Jun 30, 2008
Jeffrey Sachs seems to think that a cooperative approach on the world's most pressing problems of energy, water, raw materials will eventually help in sustaining high growth rates. I like his argument that the world economy has never been so large. This, he says necessitates greater conservation because free market economics which dictate that the prices be set by supply and demand will result in price spikes when disurption of supply/supply concerns set in. As an example, the above figure (credit: Yahoo Finance) shows how the NASDAQ and S&P 500 indices fell as the commodity prices rose in Feb'08. Back then (as it is now), concerns over global food production (mainly corn, rice) and the everincreasing oil prices led to the commodity price increases that we see today.
With my limited knowledge of economics, I think that Prof. Sachs's approach parallels John Nash's game theory. The most optimal distribution of resources (and the best global output) will occur when all the players (individual nations) coordinate their act and come together. However, in practice, every nation has its own strategic objectives which leads to lesser cooperation in sharing/developing the world's resources.
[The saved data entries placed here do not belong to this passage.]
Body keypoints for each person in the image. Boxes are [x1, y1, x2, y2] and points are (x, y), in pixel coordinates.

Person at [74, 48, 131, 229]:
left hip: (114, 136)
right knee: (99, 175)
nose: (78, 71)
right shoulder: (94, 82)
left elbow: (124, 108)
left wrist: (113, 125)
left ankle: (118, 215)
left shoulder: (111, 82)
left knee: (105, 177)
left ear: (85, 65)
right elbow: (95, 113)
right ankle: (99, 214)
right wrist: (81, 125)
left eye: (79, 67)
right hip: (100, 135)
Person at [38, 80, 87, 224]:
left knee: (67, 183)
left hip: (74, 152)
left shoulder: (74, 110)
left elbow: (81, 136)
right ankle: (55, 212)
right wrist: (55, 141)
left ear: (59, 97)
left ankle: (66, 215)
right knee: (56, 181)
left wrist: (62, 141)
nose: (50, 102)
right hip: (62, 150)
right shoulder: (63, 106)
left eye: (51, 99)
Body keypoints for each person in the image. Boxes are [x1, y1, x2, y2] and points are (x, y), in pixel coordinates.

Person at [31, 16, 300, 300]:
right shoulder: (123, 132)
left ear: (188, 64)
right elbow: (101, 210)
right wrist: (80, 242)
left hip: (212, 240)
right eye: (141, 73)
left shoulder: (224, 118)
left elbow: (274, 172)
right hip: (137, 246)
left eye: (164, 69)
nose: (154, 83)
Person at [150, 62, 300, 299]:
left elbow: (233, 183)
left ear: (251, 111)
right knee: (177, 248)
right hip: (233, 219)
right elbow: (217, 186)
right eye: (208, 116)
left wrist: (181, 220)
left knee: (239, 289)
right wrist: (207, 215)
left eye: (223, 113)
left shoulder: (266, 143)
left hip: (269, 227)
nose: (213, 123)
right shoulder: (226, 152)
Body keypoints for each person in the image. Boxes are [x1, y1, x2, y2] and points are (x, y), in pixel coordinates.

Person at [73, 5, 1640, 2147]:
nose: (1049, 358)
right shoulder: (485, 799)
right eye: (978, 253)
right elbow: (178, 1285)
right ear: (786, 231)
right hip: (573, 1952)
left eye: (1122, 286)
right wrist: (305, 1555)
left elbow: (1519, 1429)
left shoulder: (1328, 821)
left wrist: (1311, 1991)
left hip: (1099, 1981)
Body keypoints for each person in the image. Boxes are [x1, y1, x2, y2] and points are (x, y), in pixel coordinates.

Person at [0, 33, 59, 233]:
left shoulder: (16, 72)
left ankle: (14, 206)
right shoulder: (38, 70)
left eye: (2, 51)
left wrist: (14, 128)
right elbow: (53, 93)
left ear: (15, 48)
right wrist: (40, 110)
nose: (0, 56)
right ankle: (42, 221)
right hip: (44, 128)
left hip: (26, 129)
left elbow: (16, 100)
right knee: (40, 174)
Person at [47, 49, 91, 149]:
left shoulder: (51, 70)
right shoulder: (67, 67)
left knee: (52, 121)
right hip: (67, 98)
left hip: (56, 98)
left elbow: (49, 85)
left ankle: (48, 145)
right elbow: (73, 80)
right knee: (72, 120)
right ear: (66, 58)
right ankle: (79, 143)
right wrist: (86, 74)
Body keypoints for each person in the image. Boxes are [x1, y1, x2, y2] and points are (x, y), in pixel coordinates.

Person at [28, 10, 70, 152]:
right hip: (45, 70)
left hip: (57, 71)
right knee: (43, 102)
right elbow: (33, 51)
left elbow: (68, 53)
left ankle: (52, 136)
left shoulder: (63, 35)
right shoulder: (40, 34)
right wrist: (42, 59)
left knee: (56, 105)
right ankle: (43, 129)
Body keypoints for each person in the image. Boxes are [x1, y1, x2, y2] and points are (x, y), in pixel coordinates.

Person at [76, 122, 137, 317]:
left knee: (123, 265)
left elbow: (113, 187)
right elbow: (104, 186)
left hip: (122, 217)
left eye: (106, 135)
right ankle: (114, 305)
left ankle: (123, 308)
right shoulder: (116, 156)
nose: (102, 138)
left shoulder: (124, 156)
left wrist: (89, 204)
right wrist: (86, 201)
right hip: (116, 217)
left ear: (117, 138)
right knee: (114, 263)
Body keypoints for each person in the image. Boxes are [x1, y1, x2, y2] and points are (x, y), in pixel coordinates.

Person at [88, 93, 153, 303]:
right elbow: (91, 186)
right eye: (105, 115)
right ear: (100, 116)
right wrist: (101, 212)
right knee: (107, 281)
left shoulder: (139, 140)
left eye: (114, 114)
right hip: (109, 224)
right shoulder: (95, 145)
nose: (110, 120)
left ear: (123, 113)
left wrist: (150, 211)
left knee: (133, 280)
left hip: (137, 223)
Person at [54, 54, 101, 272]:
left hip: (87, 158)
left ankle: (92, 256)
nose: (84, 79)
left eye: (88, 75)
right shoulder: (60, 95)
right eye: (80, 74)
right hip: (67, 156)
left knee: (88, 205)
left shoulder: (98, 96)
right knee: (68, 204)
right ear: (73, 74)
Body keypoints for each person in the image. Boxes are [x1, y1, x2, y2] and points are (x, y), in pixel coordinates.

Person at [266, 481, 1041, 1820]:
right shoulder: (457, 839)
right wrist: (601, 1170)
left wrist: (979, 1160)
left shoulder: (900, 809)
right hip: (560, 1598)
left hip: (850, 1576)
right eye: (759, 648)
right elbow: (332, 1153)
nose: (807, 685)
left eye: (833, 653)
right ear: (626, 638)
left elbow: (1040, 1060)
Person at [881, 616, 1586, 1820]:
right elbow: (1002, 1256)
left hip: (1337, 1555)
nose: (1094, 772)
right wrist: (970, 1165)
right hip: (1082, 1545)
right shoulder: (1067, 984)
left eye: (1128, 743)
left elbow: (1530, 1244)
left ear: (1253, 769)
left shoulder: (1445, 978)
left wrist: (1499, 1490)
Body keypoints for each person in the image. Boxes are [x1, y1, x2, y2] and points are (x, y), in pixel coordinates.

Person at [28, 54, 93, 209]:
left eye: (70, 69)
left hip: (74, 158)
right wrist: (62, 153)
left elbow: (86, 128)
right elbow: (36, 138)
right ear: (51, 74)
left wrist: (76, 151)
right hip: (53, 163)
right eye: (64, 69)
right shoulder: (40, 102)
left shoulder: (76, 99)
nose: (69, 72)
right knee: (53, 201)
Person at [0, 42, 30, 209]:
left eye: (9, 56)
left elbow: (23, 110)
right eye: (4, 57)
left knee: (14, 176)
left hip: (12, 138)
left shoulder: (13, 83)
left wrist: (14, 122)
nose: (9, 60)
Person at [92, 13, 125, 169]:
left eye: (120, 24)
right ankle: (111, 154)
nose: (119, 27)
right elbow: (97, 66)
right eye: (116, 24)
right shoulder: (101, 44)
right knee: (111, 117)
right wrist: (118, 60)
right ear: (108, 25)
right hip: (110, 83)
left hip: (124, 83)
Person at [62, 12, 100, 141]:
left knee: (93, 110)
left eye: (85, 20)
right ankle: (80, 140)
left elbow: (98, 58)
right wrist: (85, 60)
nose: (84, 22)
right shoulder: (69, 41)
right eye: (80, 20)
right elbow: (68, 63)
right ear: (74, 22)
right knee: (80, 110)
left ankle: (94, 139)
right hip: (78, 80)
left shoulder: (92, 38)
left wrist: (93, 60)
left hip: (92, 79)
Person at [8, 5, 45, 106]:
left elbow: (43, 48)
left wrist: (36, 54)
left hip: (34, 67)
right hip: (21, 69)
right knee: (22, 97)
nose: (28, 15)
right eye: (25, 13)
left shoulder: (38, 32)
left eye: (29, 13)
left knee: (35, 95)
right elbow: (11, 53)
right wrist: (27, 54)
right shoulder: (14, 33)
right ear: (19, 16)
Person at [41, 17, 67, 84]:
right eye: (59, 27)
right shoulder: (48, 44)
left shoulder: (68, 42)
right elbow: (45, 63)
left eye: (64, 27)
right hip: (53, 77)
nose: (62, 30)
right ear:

Conserving resources to save growth sounds like a noble idea. However, will India, China and the rest of the developing world wait until mutual understanding of resource use happen? The recently released Indian climate change plan emphasizes solar energy and sustainability. Given that most assessments of long term energy use have fossil fuels still being the major source of energy, it remains to be seen how far the present Indian government (and its successors) will go towards making climate action a reality.